- PROBLEM TO SOLVE: Omit any picture, and return the remaining data exactly as written.

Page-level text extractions
※ ※ ※
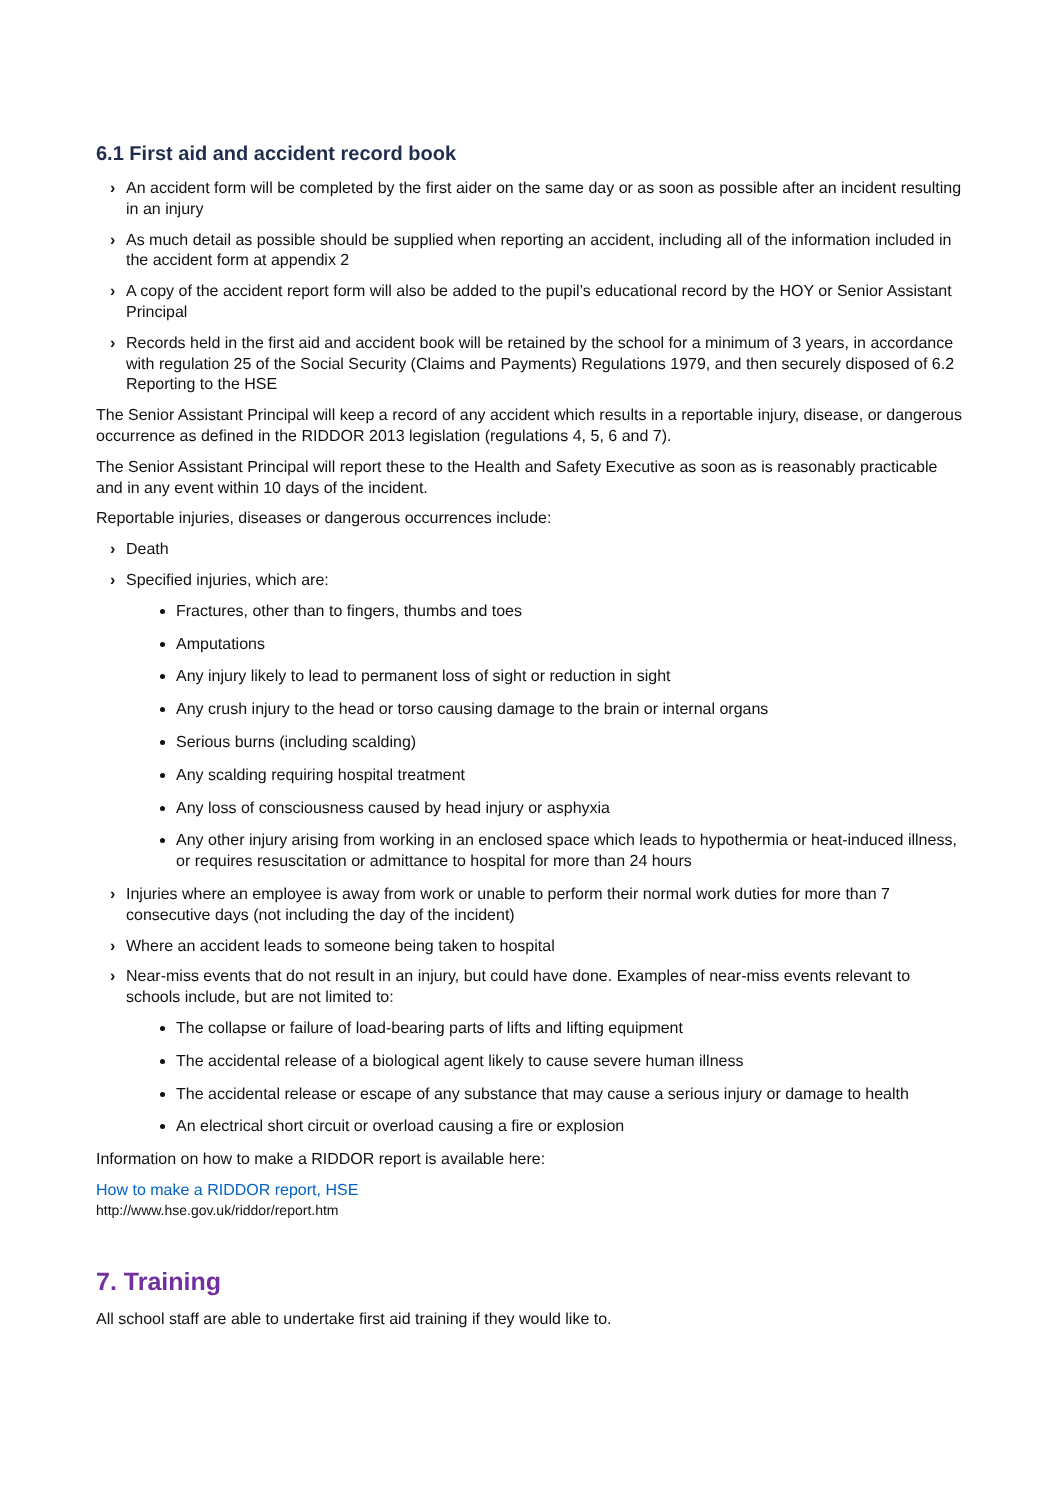6.1 First aid and accident record book
› An accident form will be completed by the first aider on the same day or as soon as possible after an incident resulting in an injury
› As much detail as possible should be supplied when reporting an accident, including all of the information included in the accident form at appendix 2
› A copy of the accident report form will also be added to the pupil’s educational record by the HOY or Senior Assistant Principal
› Records held in the first aid and accident book will be retained by the school for a minimum of 3 years, in accordance with regulation 25 of the Social Security (Claims and Payments) Regulations 1979, and then securely disposed of 6.2 Reporting to the HSE
The Senior Assistant Principal will keep a record of any accident which results in a reportable injury, disease, or dangerous occurrence as defined in the RIDDOR 2013 legislation (regulations 4, 5, 6 and 7).
The Senior Assistant Principal will report these to the Health and Safety Executive as soon as is reasonably practicable and in any event within 10 days of the incident.
Reportable injuries, diseases or dangerous occurrences include:
› Death
› Specified injuries, which are:
Fractures, other than to fingers, thumbs and toes
Amputations
Any injury likely to lead to permanent loss of sight or reduction in sight
Any crush injury to the head or torso causing damage to the brain or internal organs
Serious burns (including scalding)
Any scalding requiring hospital treatment
Any loss of consciousness caused by head injury or asphyxia
Any other injury arising from working in an enclosed space which leads to hypothermia or heat-induced illness, or requires resuscitation or admittance to hospital for more than 24 hours
› Injuries where an employee is away from work or unable to perform their normal work duties for more than 7 consecutive days (not including the day of the incident)
› Where an accident leads to someone being taken to hospital
› Near-miss events that do not result in an injury, but could have done. Examples of near-miss events relevant to schools include, but are not limited to:
The collapse or failure of load-bearing parts of lifts and lifting equipment
The accidental release of a biological agent likely to cause severe human illness
The accidental release or escape of any substance that may cause a serious injury or damage to health
An electrical short circuit or overload causing a fire or explosion
Information on how to make a RIDDOR report is available here:
How to make a RIDDOR report, HSE
http://www.hse.gov.uk/riddor/report.htm
7. Training
All school staff are able to undertake first aid training if they would like to.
※ ※ ※
- OUTPUT:
6.1 First aid and accident record book
› An accident form will be completed by the first aider on the same day or as soon as possible after an incident resulting in an injury
› As much detail as possible should be supplied when reporting an accident, including all of the information included in the accident form at appendix 2
› A copy of the accident report form will also be added to the pupil’s educational record by the HOY or Senior Assistant Principal
› Records held in the first aid and accident book will be retained by the school for a minimum of 3 years, in accordance with regulation 25 of the Social Security (Claims and Payments) Regulations 1979, and then securely disposed of 6.2 Reporting to the HSE
The Senior Assistant Principal will keep a record of any accident which results in a reportable injury, disease, or dangerous occurrence as defined in the RIDDOR 2013 legislation (regulations 4, 5, 6 and 7).
The Senior Assistant Principal will report these to the Health and Safety Executive as soon as is reasonably practicable and in any event within 10 days of the incident.
Reportable injuries, diseases or dangerous occurrences include:
› Death
› Specified injuries, which are:
Fractures, other than to fingers, thumbs and toes
Amputations
Any injury likely to lead to permanent loss of sight or reduction in sight
Any crush injury to the head or torso causing damage to the brain or internal organs
Serious burns (including scalding)
Any scalding requiring hospital treatment
Any loss of consciousness caused by head injury or asphyxia
Any other injury arising from working in an enclosed space which leads to hypothermia or heat-induced illness, or requires resuscitation or admittance to hospital for more than 24 hours
› Injuries where an employee is away from work or unable to perform their normal work duties for more than 7 consecutive days (not including the day of the incident)
› Where an accident leads to someone being taken to hospital
› Near-miss events that do not result in an injury, but could have done. Examples of near-miss events relevant to schools include, but are not limited to:
The collapse or failure of load-bearing parts of lifts and lifting equipment
The accidental release of a biological agent likely to cause severe human illness
The accidental release or escape of any substance that may cause a serious injury or damage to health
An electrical short circuit or overload causing a fire or explosion
Information on how to make a RIDDOR report is available here:
How to make a RIDDOR report, HSE
http://www.hse.gov.uk/riddor/report.htm
7. Training
All school staff are able to undertake first aid training if they would like to.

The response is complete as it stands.